A new study finds that colonoscopy is strongly associated with fewer deaths from colorectal cancer. However, the risk reduction appears to be entirely due to a reduction in deaths from left-sided cancers. According to the study, colonoscopy shows almost no mortality prevention benefit for cancer that develops in the right side of the colon. Colorectal cancer is the second-leading cause of cancer death in North America.

The study appears today on the Annals of Internal Medicine Web site (www.annals.org" ta … w.annals.org) and will be printed in the January 6, 2009, issue.

"While colonoscopy remains the gold standard for evaluation of the colon, our study sheds light on some of the real-world limitations of this practice for screening and prevention," said Nancy Baxter, MD, PhD, Colorectal Surgeon and a Researcher at St. Michael's Hospital, who is lead author on the study.

Researchers reviewed health records for persons aged 52 to 90 who received a colorectal cancer diagnosis between 1996 and 2001 and died of colorectal cancer by 2003. These patients were compared to a control group who were selected from the population of Ontario and had not died of colorectal cancer.

According to the researchers, complete colonoscopy was strongly associated with fewer deaths from left-sided colorectal cancer. Conversely, the data showed that colonoscopy seemed to have almost no mortality prevention benefit for right-sided colorectal cancer.

"Colonoscopy is an effective intervention," said David F. Ransohoff, MD, author of an accompanying editorial. "The study results, however, should caution physicians about saying that colonoscopy will reduce the risk of dying from colorectal cancer by 90 percent. A 60 to 70 percent risk-reduction rate seems more reasonable."

The researchers suggest several reasons why colonoscopy may be less effective in preventing death from right-sided colorectal cancer. First, some colonoscopies considered "complete" may not evaluate the entire right colon. Second, bowel preparation may be worse in the right colon. Third, right and left colonic cancers and polyps may differ biologically.
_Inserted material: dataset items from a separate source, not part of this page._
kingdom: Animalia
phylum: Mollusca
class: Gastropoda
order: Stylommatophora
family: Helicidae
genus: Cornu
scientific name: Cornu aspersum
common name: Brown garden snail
Right-sided growths may be less likely to have a fleshy stalk and are occasionally flat, which makes them harder to identify and remove, or they may grow more rapidly.
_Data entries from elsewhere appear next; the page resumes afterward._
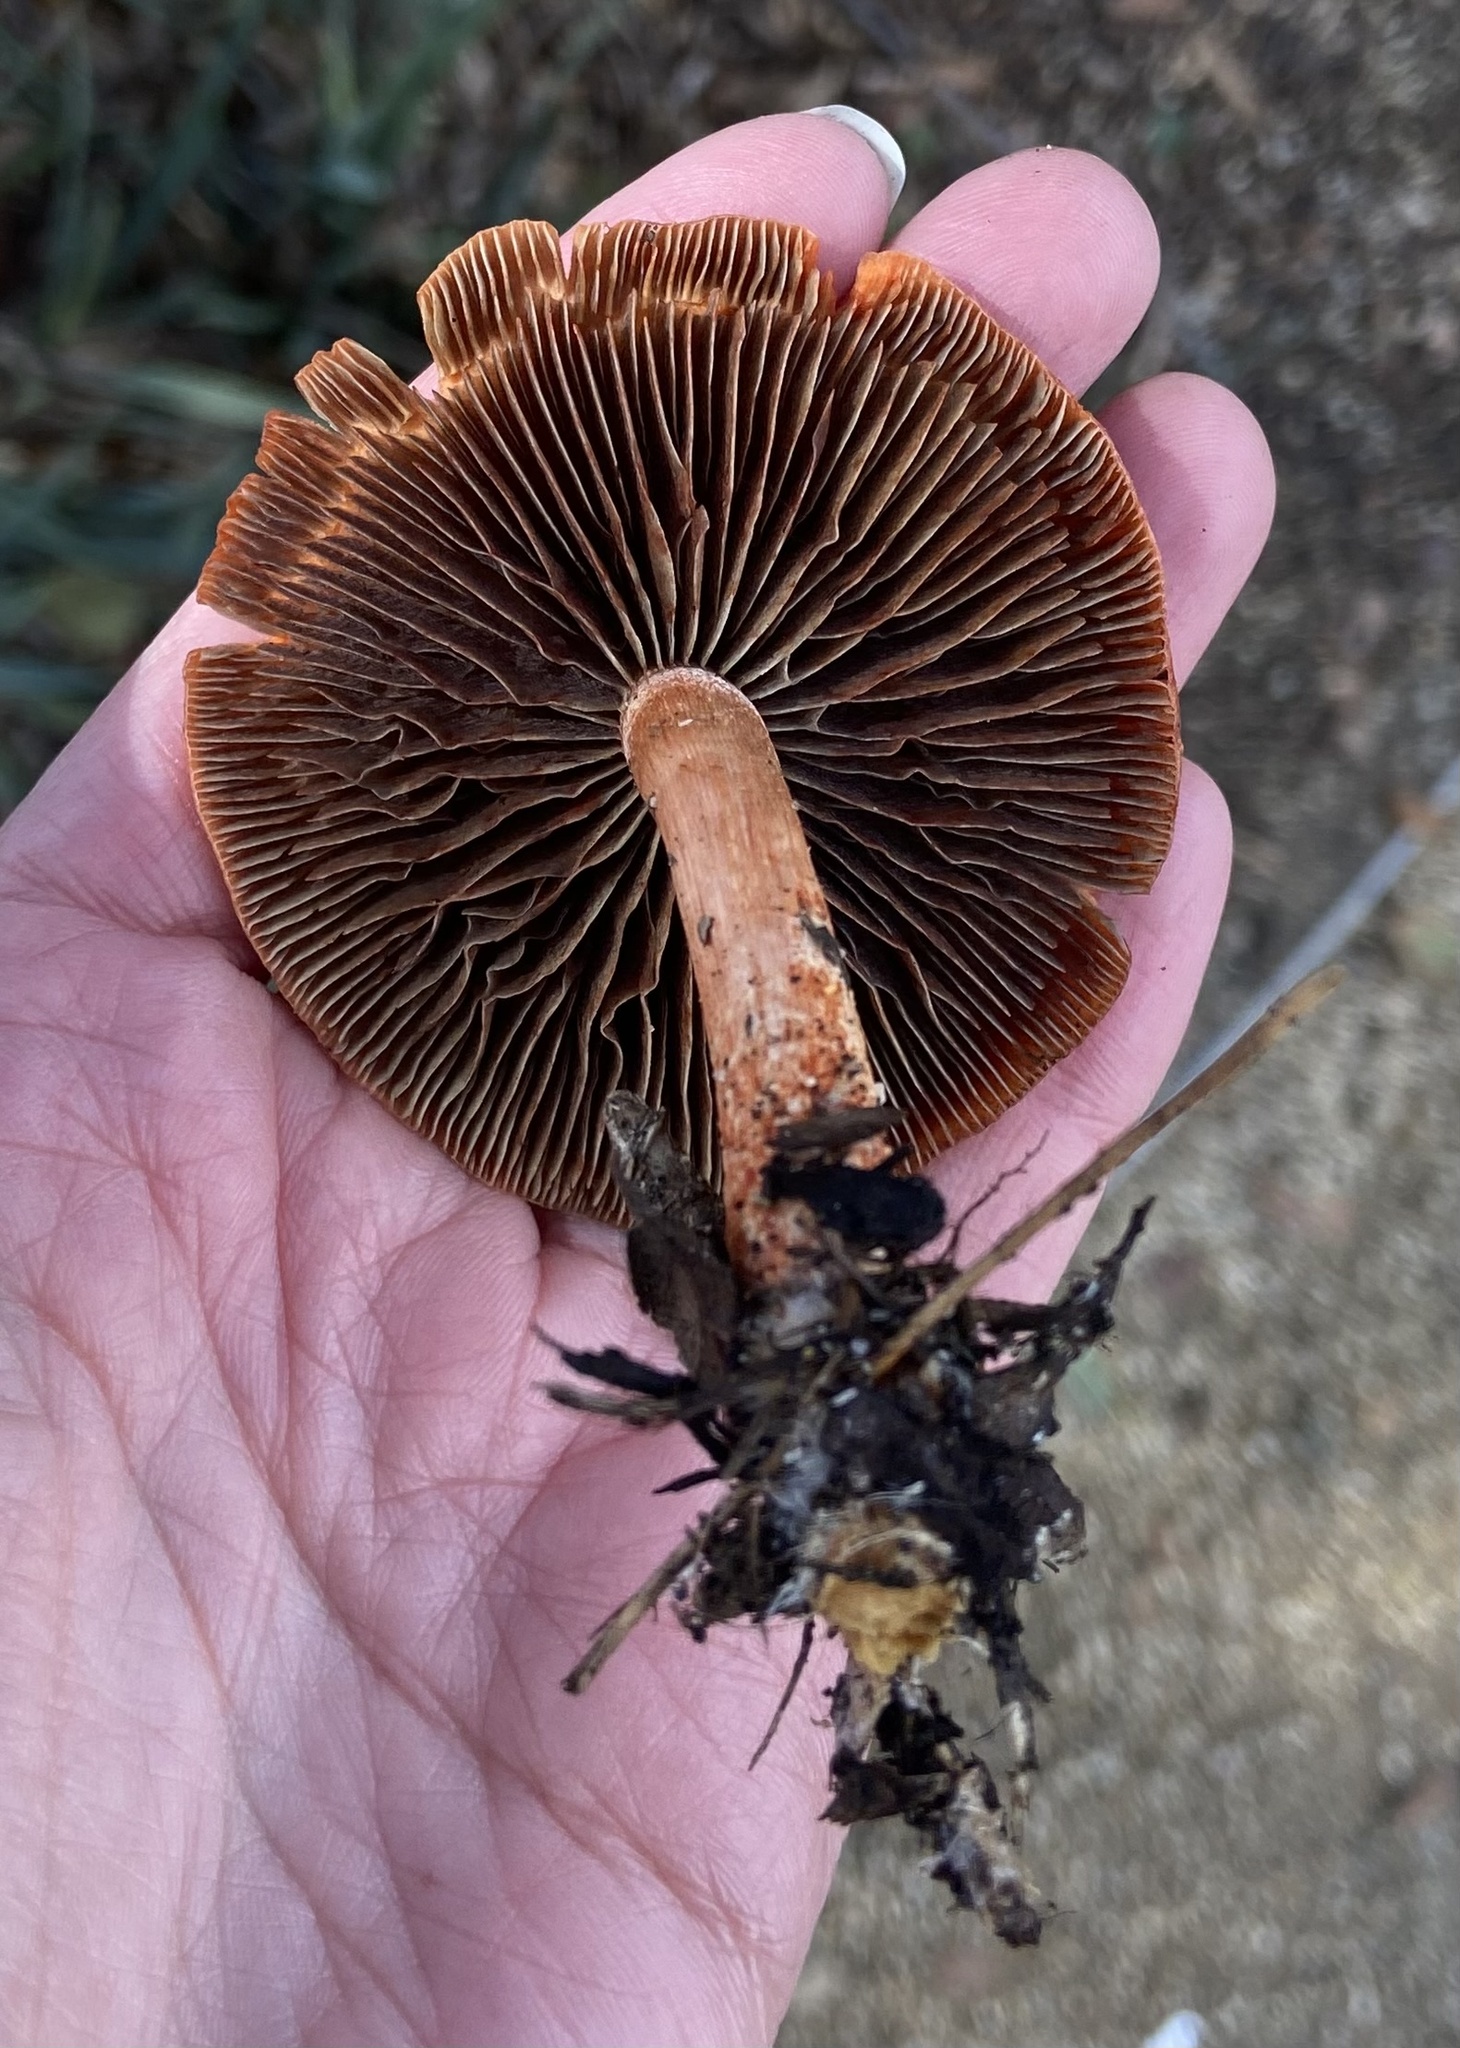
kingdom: Fungi
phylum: Basidiomycota
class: Agaricomycetes
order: Agaricales
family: Strophariaceae
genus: Leratiomyces
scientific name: Leratiomyces ceres
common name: Redlead roundhead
"Although improvements in the quality of screening colonoscopy may improve detection at the right side, differences in tumor biology may limit the potential to prevent right-sided colorectal cancer deaths with current endoscopic technology. Nevertheless, this study clearly demonstrates that colonoscopy is an effective procedure for the prevention of death from colorectal cancer, it just may not be quite as effective as we've thought in the past." said Dr. Baxter.

A complete colonoscopy is a procedure where a physician inserts a long, flexible tube called a colonoscope up into the patient's rectum to scan the entire colon for potentially cancerous growths. If a polyp or lesion is detected, it can often be removed during the colonoscopy so that no additional procedures or surgery are needed.